The redrawn map was approved by the Republican-controlled Alabama legislature in July. It apportioned the state’s 7th Congressional District to include a population that is 50.65 percent Black, and its 2nd Congressional District to have a population that’s 40 percent Black. The Alabama Senate voted 24-6 to pass the new plan, and the House approved the map 75-28.

Challengers argued that lowering the percentage of Black voters in the map’s sole majority-Black district and allocating a 40 percent Black voting population to another district did not meet the court’s requirement to produce a district that is “something quite close to” a Black majority.

In Tuesday’s order, the panel of the U.S. District Court for the Northern District of Alabama, Southern Division, took particular issue with the legislature’s failure to comply with a federal court order.

“We are not aware of any other case in which a state legislature – faced with a federal court order declaring that its electoral plan unlawfully dilutes minority votes and requiring a plan that provides an additional opportunity district – responded with a plan that the state concedes does not provide that district,” the judges wrote. “The law requires the creation of an additional district that affords Black Alabamians, like everyone else, a fair and reasonable opportunity to elect candidates of their choice. The 2023 Plan plainly fails to do so.”

Recent Supreme Court rulings over districting maps have given Democrats a boost heading into the 2024 elections, and future decisions in other pending cases could further shape the makeup of voting districts across the South.

By upholding a section of the Voting Rights Act, the Supreme Court has essentially forced the Louisiana legislature to redraw congressional districts in a manner that would give Black voters more power.


A trial beginning Tuesday in Georgia could help Democrats gain a U.S. House seat and multiple seats in the state legislature if a judge strikes down GOP-drawn maps for illegally diluting Black voting power.
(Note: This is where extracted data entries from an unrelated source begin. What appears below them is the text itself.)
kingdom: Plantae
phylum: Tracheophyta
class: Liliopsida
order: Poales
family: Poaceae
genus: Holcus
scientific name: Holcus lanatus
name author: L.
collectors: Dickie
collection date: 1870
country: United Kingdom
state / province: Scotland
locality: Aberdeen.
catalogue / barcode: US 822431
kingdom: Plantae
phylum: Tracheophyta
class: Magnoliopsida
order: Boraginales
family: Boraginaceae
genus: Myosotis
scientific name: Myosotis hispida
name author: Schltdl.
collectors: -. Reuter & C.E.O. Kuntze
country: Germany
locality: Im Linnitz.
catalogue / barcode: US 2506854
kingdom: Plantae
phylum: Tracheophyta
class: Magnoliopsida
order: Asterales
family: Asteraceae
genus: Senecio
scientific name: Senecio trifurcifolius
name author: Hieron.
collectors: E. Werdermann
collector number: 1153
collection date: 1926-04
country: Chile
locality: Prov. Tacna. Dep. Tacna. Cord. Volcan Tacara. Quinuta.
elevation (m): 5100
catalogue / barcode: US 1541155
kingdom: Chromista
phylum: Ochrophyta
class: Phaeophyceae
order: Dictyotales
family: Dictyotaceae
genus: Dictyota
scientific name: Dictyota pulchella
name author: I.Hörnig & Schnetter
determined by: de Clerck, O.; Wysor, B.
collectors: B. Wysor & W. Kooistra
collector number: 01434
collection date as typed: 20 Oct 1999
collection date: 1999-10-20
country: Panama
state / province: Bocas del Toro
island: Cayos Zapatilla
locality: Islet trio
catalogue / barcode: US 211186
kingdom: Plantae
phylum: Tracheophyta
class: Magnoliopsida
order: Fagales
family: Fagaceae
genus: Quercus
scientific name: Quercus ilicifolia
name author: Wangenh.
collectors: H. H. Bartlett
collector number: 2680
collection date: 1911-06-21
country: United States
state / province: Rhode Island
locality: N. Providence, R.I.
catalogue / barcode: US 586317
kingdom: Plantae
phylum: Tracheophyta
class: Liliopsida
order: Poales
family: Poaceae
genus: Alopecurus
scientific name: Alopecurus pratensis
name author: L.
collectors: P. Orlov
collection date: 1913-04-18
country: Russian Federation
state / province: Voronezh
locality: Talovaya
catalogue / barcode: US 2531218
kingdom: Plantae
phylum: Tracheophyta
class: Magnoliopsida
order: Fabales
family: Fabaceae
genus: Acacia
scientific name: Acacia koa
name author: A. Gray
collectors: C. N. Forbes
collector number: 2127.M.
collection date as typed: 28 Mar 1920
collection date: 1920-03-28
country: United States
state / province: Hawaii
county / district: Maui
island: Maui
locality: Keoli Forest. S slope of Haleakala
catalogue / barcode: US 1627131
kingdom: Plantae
A similar lawsuit brought by civil rights organizations is taking place in Tennessee.

And later this year, the Supreme Court is slated to consider South Carolina’s effort to reinstate a congressional redistricting plan that a lower court found had “exiled” 30,000 Black voters to create a district safer for a White Republican candidate.

In a joint statement, Senate Majority Whip Richard J. Durbin, D-Ill., and Sen. Raphael G. Warnock, D-Ga., said they were pleased by Tuesday’s decision, asserting that “bad faith actors in Alabama and across the country have shown that they are dead set on making it more difficult for Americans to vote.” They also renewed calls for the Senate to advance voting rights legislation.

JaTaune Bosby Gilchrist, director of the ACLU of Alabama, which was involved in the case, suggested that the actions of Alabama officials were particularly flagrant.

“Twice, Alabama lawmakers have been asked to draw fair congressional districts that give Black Alabamians the opportunity to elect a candidate of their choice. And twice, a panel of federal judges have found that Alabama lawmakers failed to do so,” she said in a statement. “Elected officials ignored their responsibilities and chose to violate our democracy. We hope the court’s special master helps steward a process that ensures a fair map that Black Alabamians and our state deserve.”